- **Document passage**:
==============================

Achieving Huge Performance Wins With Datadog

Published: April 16, 2019

00:00:00

Introduction

Thanks, guys.

My name is Alex Landau.

Thank you all for coming.

This is a talk about how we used a unique set of metrics and Datadog to achieve some really big performance and scalability wins with a pretty small site reliability engineering team.

So, as I mentioned, my name is Alex.

I’ve been at Rover for about two years on our SRE team.

Before that, I was at Amazon for a couple of years, Microsoft for about a year before that.

Some background on Rover

If you’re unfamiliar with Rover, you can think of Rover as like Airbnb for dog sitting or Uber for dog walking.

We actually connect pet service providers with owners.

So, it’s not just dogs, but it’s mainly dogs.

I actually don’t have a dog, I only have a cat.

I haven’t told Rover that, so this is a public announcement to that.

So, we actually just launched in Europe last year.

We’re expanding quickly and I think we have a really strong collaborative engineering culture that encourages experimentation and creative problem-solving and I think that that led to some of the things that we’re gonna talk about today.

So, the core problem that we’re actually trying to solve here is we have a pretty complex web app (we’ll define complexity in a minute) and a pretty small SRE team.

So, how do we focus on the SRE goals of reliability, performance, scalability, availability, all these sorts of things with a pretty limited set of resources?

And the way that we solved it is focusing on a really specific set of metrics, thinking carefully about how to visualize them and applying some creative problem-solving.

And we’re gonna actually share examples from our real web app to illustrate what we’ve done with the metrics.

The nature of the Rover app

So, when I mentioned complexity, I wanted to just frame what we mean by complex.

These numbers are just meant to illustrate the problem.

Our SRE team is about two to three people depending on what people are working on or what the priorities are, and we have a single monolithic Django web app with about 600,000 lines of Python code, which isn’t crazy, but it’s definitely up there for a single web app.

It’s backed by a single MySQL database.

Well, a single master in MySQL database.

We have about 100 developers working on it on any given day.

They’re deploying 15 to 30 changes a day, give or take, depending on again, the day.

And we have thousands of individual endpoints, serving web requests, asynchronous tasks, we use Celery, but it’s basically a task that we’re executing outside the request response web cycle, cron jobs, so regular jobs running and then one off commands.

Potential business problems

So, we have a lot of places where we’re executing code and a lot of opportunities for problems to happen.

In particular, the problems that we care about are the ones that impact the business and impact our customers.

Our database, {a} MySQL database, is like a shared resource, so when the database is experiencing things like high CPU utilization or a high IOPS (input-output operations per second), our customers are gonna feel the pain.

We’re gonna have web requests and start to slow down, people are unable to check out, they’re not able to contact their sitter or their owner.

So, it’s really bad for customers and it’s bad for the business.

Even more perniciously, if we have a trend over time that’s particularly bad, that can be especially bad for the future of the business.

For example, when I joined Rover two years ago, our master database CPU utilization was peaking at 60% during the day and we had vertically scaled it a number of times and we only really had one or two vertical scales left.

So, something like that is an existential threat to the business, right?

It has to be addressed.

And the core fundamental thing that underlies all these problems is that we have a complex web app that with code executing everywhere and that code could be doing anything.

It’s interacting with a database but it could be interacting in a really suboptimal way.

And it’s hard to know that op priority, especially in frameworks like Django, it’s easy to introduce performance problems by mistake.

==============================

- **Supplied information**:
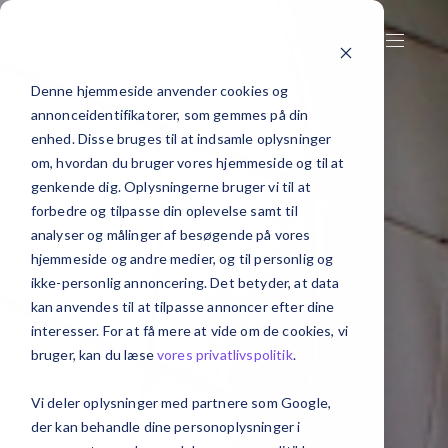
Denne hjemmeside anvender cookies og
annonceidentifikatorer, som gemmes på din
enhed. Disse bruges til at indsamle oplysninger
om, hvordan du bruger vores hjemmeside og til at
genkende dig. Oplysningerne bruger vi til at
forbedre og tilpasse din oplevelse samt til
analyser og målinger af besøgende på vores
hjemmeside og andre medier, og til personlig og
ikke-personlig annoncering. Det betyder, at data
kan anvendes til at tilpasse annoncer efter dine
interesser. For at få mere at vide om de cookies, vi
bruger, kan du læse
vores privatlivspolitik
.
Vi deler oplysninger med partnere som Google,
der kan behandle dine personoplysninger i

==============================

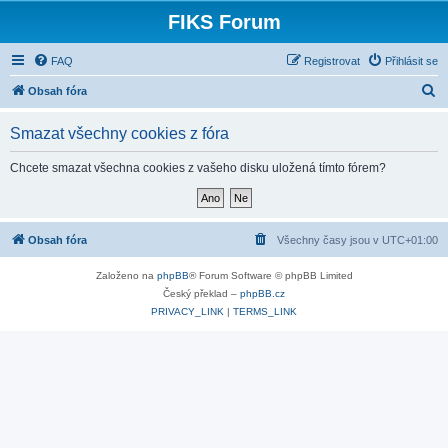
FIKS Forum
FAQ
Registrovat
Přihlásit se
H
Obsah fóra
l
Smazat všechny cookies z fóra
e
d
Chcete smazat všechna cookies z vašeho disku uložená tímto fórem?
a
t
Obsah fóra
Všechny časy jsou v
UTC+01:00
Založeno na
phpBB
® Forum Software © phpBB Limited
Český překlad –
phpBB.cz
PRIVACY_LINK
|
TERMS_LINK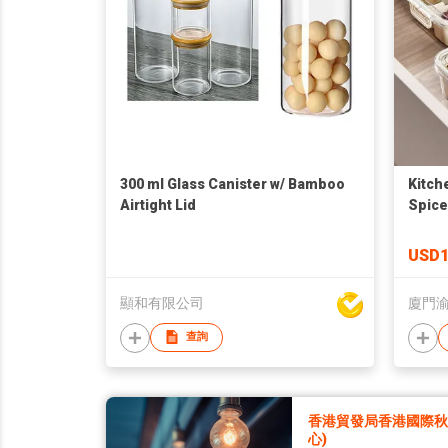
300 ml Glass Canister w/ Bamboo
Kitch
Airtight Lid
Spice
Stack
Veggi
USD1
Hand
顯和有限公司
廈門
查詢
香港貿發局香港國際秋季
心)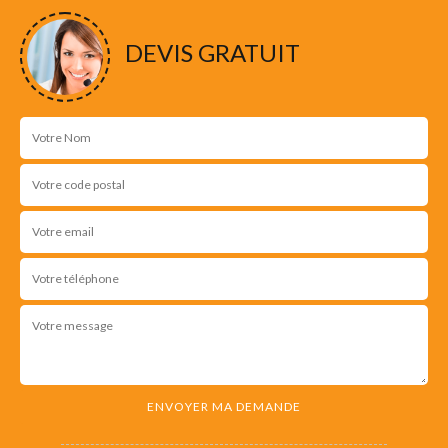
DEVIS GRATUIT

==============================

- **Directive 1**: Retype the portion of the Datadog talk that opens with the words "And we have thousands" and closes with "one off commands.".
- **Directive 2**: In the Datadog talk, how many lines of Python code does the speaker say Rover's single Django web app contains?
- **Directive 3**: Carry on the Datadog performance talk from the point where it stops.
The records have no connection to the Datadog talk transcript.

- **Exercise response 1**:
And we have thousands of individual endpoints, serving web requests, asynchronous tasks, we use Celery, but it’s basically a task that we’re executing outside the request response web cycle, cron jobs, so regular jobs running and then one off commands.

- **Exercise response 2**: About 600,000.

- **Exercise response 3**:
The Rover team’s approach

So, how do we solve this problem of having a complex web app and a limited engineering team to solve it?

Well, the first thing we did is we thought really carefully and identified a core set of granular performance metrics that we would collect in production to tell us how our app was behaving at a pretty fine granularity.

And we would really focus on collecting these metrics in one place in our web app so that we wouldn’t have developers have to go manually instrument the code.

And we’ll talk about why that’s important in just a little bit.

The next thing we did when we had these metrics was think really carefully about how to visualize them and create carefully crafted dashboards in order to identify the trends in our web app that would make us worried as SREs.

And we did this without relying on any tracing tooling or EPM.

And I’m not gonna get into that too much in this presentation, but I’d love to talk to people about that afterwards because probably a lot of the work that we’re gonna cover here would be wrapped up into an APM solution.

But I think it’s still a good illustrative story to understand why APM solutions are really, really useful.

The last thing that we did is we built some developer tools and documented them and evangelized them in order to make our SRE platform more of like a developer platform rather than a reactive, “we’re gonna chase down every performance issue.”

And this was really important as a small SRE team because we don’t have the time to fix all the performance issues ourselves, but if we empower our developers to do that, like the feature developers, then we can really outsource the work and scale the team with the organization.

We’re not gonna talk a lot about the specific tools we built, but we will revisit the philosophy at the end of the presentation.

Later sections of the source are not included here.